I loved the long shadows that the building cast on the street in this one.

I was there last summer with the family for about a week (that would be in June 2013, not this most recent summer - time flies!) and while I have shared some shots from there, I haven't really shared that many.  And I do not know why.

It's probably that because of my travels, I am frequently shooting, and when it comes time to process photos, I generally think of the recent ones first.  With a lot of trips over the course of a year, you can see how I start to forget about things.  I get busy and process a few of the new shots, then move on to the next trip.
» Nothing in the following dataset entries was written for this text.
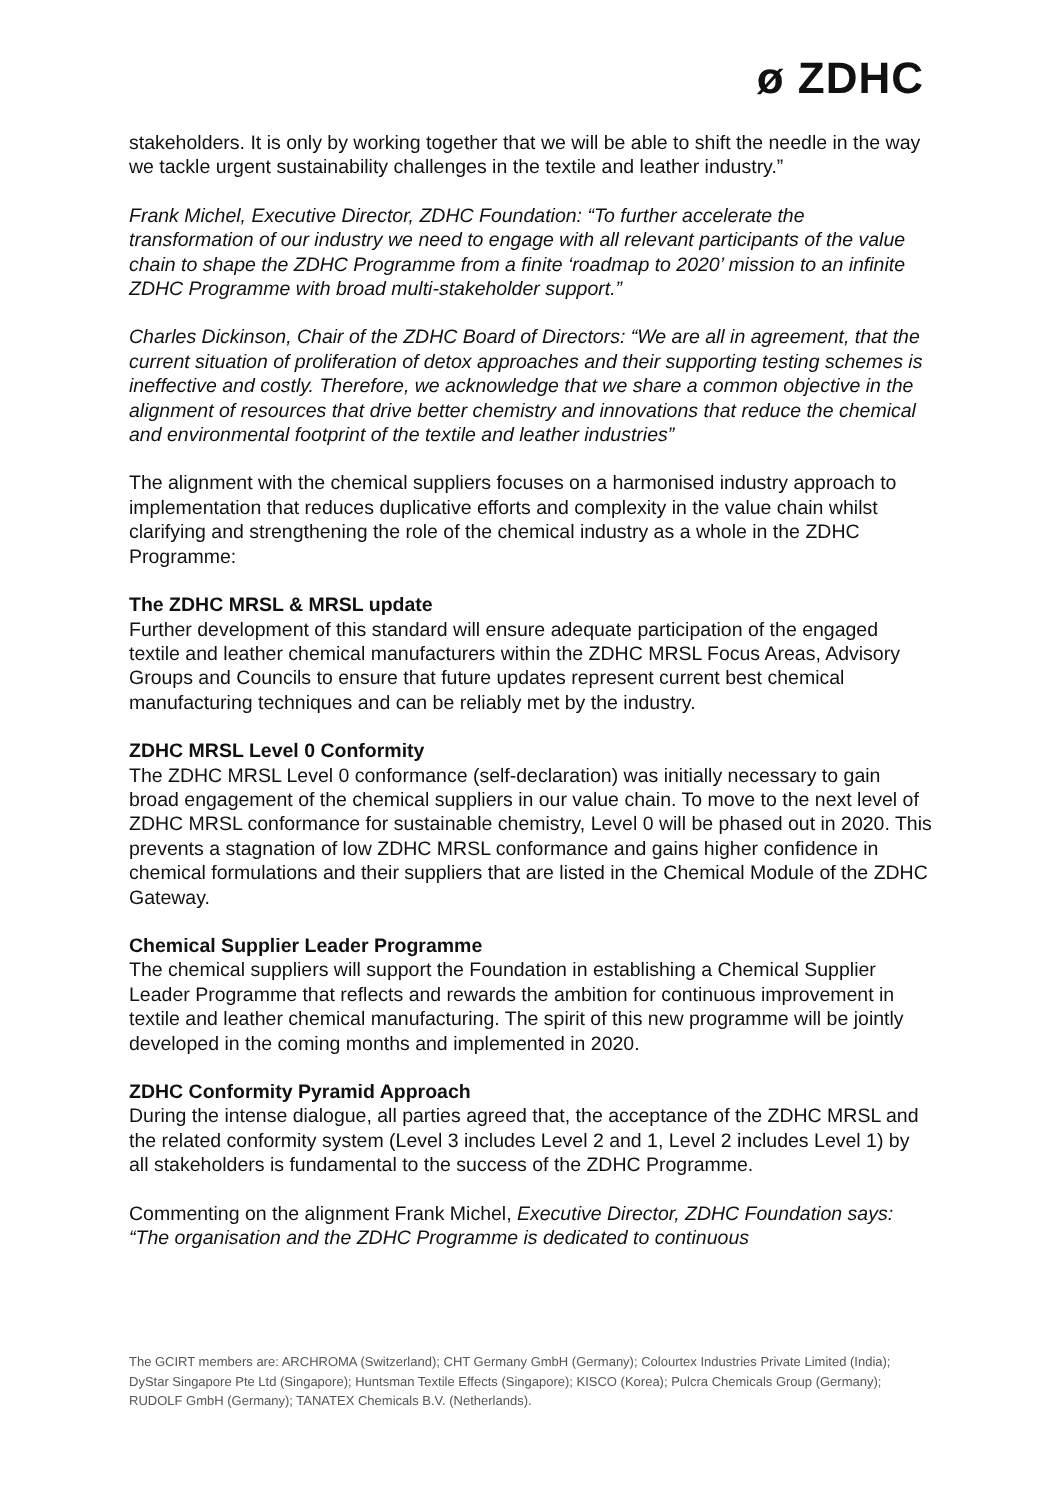ø ZDHC
stakeholders. It is only by working together that we will be able to shift the needle in the way we tackle urgent sustainability challenges in the textile and leather industry.”
Frank Michel, Executive Director, ZDHC Foundation: “To further accelerate the transformation of our industry we need to engage with all relevant participants of the value chain to shape the ZDHC Programme from a finite ‘roadmap to 2020’ mission to an infinite ZDHC Programme with broad multi-stakeholder support.”
Charles Dickinson, Chair of the ZDHC Board of Directors: “We are all in agreement, that the current situation of proliferation of detox approaches and their supporting testing schemes is ineffective and costly. Therefore, we acknowledge that we share a common objective in the alignment of resources that drive better chemistry and innovations that reduce the chemical and environmental footprint of the textile and leather industries”
The alignment with the chemical suppliers focuses on a harmonised industry approach to implementation that reduces duplicative efforts and complexity in the value chain whilst clarifying and strengthening the role of the chemical industry as a whole in the ZDHC Programme:
The ZDHC MRSL & MRSL update
Further development of this standard will ensure adequate participation of the engaged textile and leather chemical manufacturers within the ZDHC MRSL Focus Areas, Advisory Groups and Councils to ensure that future updates represent current best chemical manufacturing techniques and can be reliably met by the industry.
ZDHC MRSL Level 0 Conformity
The ZDHC MRSL Level 0 conformance (self-declaration) was initially necessary to gain broad engagement of the chemical suppliers in our value chain. To move to the next level of ZDHC MRSL conformance for sustainable chemistry, Level 0 will be phased out in 2020. This prevents a stagnation of low ZDHC MRSL conformance and gains higher confidence in chemical formulations and their suppliers that are listed in the Chemical Module of the ZDHC Gateway.
Chemical Supplier Leader Programme
The chemical suppliers will support the Foundation in establishing a Chemical Supplier Leader Programme that reflects and rewards the ambition for continuous improvement in textile and leather chemical manufacturing. The spirit of this new programme will be jointly developed in the coming months and implemented in 2020.
ZDHC Conformity Pyramid Approach
During the intense dialogue, all parties agreed that, the acceptance of the ZDHC MRSL and the related conformity system (Level 3 includes Level 2 and 1, Level 2 includes Level 1) by all stakeholders is fundamental to the success of the ZDHC Programme.
Commenting on the alignment Frank Michel, Executive Director, ZDHC Foundation says: “The organisation and the ZDHC Programme is dedicated to continuous
The GCIRT members are: ARCHROMA (Switzerland); CHT Germany GmbH (Germany); Colourtex Industries Private Limited (India); DyStar Singapore Pte Ltd (Singapore); Huntsman Textile Effects (Singapore); KISCO (Korea); Pulcra Chemicals Group (Germany); RUDOLF GmbH (Germany); TANATEX Chemicals B.V. (Netherlands).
Here I liked how "Le Ronsard" is clear but most of the rest of the details are much softer.

Today I am going to correct that a slight bit and get these shots from Paris out there for ya! Specifically, I took all of these one afternoon while wandering around the Montmartre section of Paris.  The area is best known for Sacre Couer, but today's shots are mostly just street scenes I came across and found interesting enough to shoot.

Interestingly, I had processed all these shots and had them sitting on my desktop, ready to be posted.  But whenever it came time to create a blog post, I kept skipping them in favor of other shots from other places.

In other words, I wasn't inspired by the photos that I had taken.

Sitting at cafes in Paris - it's the life! (though I was busy shooting mostly)

So, I did what I have been doing more and more of lately - I decided to get creative.  With the exception of two of these (which two should be fairly obvious I hope!), I processed them in Topaz Simplify so that I could turn them into a sort of digital painting.  They became works of art, instead of just photographs.  They came to life.

And now, I love them.  Thank you, Topaz Simplify!

And by the way, I have a full review of Topaz Simplify here.  It's a great product, and I am using it a lot now to bring life to an otherwise dull photo.  It really gets me thinking creatively.

This is the HDR photo that I used as the basis for the painted version below...and I liked this one as an HDR...

...and this is how it looks "painted".  I like it even better now!

And then you know what I realized?  Montmartre used to be the home of some of the greatest artists ever - Picasso, van Gogh, Monet and others.  I guess that's why I had never been able to get them off of my desktop and onto the blog.  Something was keeping them there.  Something kept me from sharing the photos.  I guess they just needed to be turned into art.

Funny how things work out, isn't it?

Window shopping in Montmartre.

And in case you are the curious type (like me), I figured I should share at least one photo of Sacre Coeur.  This was previously shared here a long time ago, so perhaps you missed it.  And then of course, below it is the painted version, since I am in an artistic mood today!

I will have to come back and do another post on Sacre Coeur by itself.  It's deserving of course, and I do have quite a few pics of it, as you can probably imagine.  Sadly, there is a strict rule of no photography inside (and it's got an INCREDIBLE interior), so all my photos are from the outside.  But, that's ok, I still love them.  

This one has been shared here before.  It's an HDR photo of the facade of Sacre Coeur.

And here is the painted version.  It's quite a bit more colorful, but that's half the fun with art, right?

I will end with a quote about art that I really like:

No great artist ever sees things as they really are.  If he did, he would cease to be an artist.